From the data below, copy exactly the lines that lie between the one holding "thumb tip: (393, 385)" and the one holding "ring tip: (577, 316)", including both, and nothing more.

Records excerpted from a collection>
···

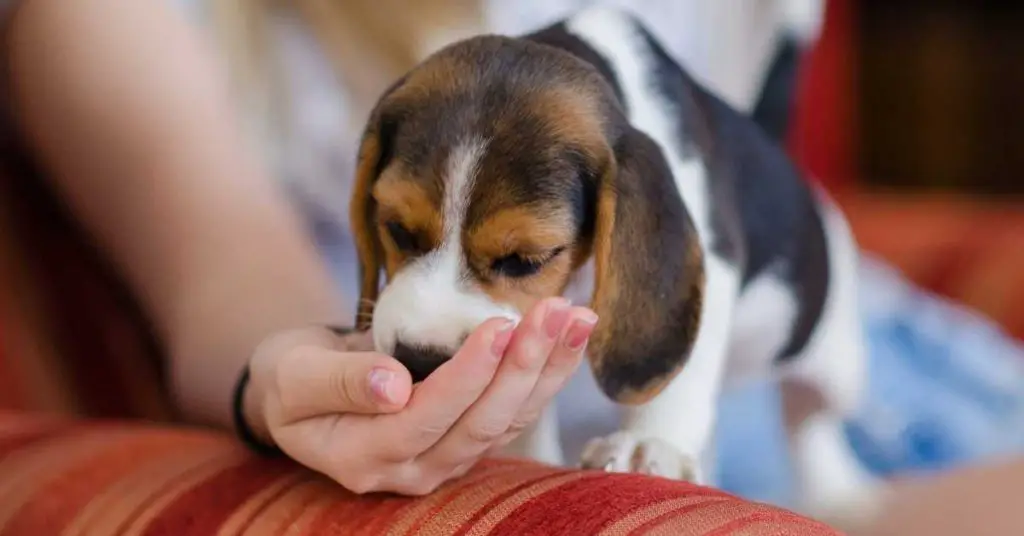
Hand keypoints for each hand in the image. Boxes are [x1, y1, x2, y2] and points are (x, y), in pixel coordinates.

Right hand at [245, 297, 596, 494]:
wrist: (304, 392)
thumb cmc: (292, 377)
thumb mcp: (293, 375)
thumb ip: (338, 381)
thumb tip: (393, 385)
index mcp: (363, 457)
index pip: (425, 418)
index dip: (466, 376)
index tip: (499, 326)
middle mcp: (412, 469)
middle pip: (480, 424)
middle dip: (524, 365)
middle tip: (556, 311)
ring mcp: (444, 458)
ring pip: (508, 420)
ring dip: (549, 368)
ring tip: (577, 316)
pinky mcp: (467, 438)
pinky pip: (514, 410)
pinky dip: (546, 372)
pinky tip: (571, 334)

···

The completed task>
thumb tip: (393, 385)
index mcp: (363, 457)
index pip: (425, 418)
index dip: (466, 376)
index tip: (499, 326)
middle mcp: (412, 469)
middle pip: (480, 424)
middle dip: (524, 365)
middle tip: (556, 311)
ring mcp: (444, 458)
ring pip: (508, 420)
ring dip: (549, 368)
ring tip: (577, 316)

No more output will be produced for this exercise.